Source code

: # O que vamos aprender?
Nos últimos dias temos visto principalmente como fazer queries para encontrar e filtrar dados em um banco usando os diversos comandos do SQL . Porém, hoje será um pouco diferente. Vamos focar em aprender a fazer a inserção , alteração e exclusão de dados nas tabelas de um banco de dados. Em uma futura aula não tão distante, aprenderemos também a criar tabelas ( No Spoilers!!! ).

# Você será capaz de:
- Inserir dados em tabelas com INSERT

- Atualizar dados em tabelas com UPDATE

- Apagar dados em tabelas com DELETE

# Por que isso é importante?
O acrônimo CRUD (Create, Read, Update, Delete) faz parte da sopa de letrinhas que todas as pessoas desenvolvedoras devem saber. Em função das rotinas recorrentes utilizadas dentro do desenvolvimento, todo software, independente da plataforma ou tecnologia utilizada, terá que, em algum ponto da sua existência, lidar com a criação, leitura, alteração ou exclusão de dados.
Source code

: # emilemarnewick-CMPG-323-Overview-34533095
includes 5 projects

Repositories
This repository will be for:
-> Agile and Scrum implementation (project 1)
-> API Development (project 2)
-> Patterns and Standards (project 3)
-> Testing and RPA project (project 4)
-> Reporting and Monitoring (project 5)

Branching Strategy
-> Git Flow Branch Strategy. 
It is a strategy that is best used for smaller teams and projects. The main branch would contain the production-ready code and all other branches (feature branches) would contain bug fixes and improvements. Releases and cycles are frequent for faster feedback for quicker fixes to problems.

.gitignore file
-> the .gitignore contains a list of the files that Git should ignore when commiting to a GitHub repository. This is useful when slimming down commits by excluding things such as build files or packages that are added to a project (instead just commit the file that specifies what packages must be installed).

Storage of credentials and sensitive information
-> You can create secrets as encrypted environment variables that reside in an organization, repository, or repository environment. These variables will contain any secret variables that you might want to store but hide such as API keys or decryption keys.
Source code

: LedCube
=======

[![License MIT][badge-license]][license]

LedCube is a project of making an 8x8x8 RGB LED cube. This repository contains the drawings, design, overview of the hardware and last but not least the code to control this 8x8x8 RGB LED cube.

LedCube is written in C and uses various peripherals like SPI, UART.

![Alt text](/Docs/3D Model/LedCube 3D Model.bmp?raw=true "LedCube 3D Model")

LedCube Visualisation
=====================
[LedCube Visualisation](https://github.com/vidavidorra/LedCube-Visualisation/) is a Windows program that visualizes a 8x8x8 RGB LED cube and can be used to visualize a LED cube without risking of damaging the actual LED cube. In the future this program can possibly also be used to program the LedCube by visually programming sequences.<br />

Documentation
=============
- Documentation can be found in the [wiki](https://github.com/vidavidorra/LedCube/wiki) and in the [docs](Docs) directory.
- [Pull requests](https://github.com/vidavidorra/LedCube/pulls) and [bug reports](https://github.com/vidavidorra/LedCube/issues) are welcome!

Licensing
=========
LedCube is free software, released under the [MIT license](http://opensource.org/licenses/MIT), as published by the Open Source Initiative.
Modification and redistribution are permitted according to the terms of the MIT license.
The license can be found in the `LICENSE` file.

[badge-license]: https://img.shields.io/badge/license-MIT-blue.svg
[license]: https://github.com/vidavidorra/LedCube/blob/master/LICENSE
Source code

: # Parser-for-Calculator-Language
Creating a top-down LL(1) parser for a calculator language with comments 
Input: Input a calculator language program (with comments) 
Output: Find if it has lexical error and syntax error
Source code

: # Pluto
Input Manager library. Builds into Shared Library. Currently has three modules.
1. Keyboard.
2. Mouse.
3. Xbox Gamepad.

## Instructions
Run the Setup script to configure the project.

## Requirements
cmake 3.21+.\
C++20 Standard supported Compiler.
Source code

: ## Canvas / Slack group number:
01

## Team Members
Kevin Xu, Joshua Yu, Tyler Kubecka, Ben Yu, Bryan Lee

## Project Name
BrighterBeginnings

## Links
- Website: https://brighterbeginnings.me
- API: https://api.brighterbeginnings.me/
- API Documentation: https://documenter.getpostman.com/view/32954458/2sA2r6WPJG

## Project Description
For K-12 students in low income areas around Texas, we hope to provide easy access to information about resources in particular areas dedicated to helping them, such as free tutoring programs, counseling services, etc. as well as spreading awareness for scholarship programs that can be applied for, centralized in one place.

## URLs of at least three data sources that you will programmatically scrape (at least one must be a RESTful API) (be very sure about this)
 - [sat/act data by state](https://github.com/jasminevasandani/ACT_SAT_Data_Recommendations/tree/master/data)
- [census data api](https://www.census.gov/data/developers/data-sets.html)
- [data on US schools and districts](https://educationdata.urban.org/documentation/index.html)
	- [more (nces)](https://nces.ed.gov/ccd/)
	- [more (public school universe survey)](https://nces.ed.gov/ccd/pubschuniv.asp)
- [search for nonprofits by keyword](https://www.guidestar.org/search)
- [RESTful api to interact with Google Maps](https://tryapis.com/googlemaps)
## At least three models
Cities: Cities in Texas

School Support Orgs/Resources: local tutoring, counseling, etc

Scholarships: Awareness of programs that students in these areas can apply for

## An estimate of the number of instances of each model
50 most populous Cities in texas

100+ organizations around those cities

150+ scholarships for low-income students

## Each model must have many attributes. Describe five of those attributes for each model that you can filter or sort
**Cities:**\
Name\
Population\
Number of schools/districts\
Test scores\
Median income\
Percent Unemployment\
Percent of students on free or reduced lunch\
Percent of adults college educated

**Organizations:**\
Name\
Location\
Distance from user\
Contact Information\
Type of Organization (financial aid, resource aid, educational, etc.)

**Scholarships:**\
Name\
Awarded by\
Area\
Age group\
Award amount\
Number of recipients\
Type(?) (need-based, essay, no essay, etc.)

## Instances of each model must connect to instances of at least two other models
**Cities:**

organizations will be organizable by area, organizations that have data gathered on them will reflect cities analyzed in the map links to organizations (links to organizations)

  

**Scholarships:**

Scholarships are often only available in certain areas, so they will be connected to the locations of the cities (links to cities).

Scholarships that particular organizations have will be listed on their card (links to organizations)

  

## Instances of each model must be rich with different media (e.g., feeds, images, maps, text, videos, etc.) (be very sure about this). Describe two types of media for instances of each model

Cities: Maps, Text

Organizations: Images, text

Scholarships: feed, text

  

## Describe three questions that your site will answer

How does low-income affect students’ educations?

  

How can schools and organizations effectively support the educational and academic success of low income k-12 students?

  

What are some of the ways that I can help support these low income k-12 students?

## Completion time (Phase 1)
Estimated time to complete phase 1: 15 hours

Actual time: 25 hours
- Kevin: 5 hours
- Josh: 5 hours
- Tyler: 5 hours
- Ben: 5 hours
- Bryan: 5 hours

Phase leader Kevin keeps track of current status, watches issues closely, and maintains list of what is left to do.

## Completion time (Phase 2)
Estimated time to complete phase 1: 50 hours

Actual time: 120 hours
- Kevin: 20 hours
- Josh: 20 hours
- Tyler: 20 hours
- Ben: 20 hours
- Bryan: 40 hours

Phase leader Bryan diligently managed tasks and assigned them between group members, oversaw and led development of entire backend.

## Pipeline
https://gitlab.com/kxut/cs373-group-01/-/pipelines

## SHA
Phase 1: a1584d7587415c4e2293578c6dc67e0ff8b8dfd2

• • • •

- [EXERCISE DETAILS]
Extract every line containing the string "Docs" from the material.

- [TASK RESPONSE]
![Alt text](/Docs/3D Model/LedCube 3D Model.bmp?raw=true "LedCube 3D Model")
- Documentation can be found in the [wiki](https://github.com/vidavidorra/LedCube/wiki) and in the [docs](Docs) directory.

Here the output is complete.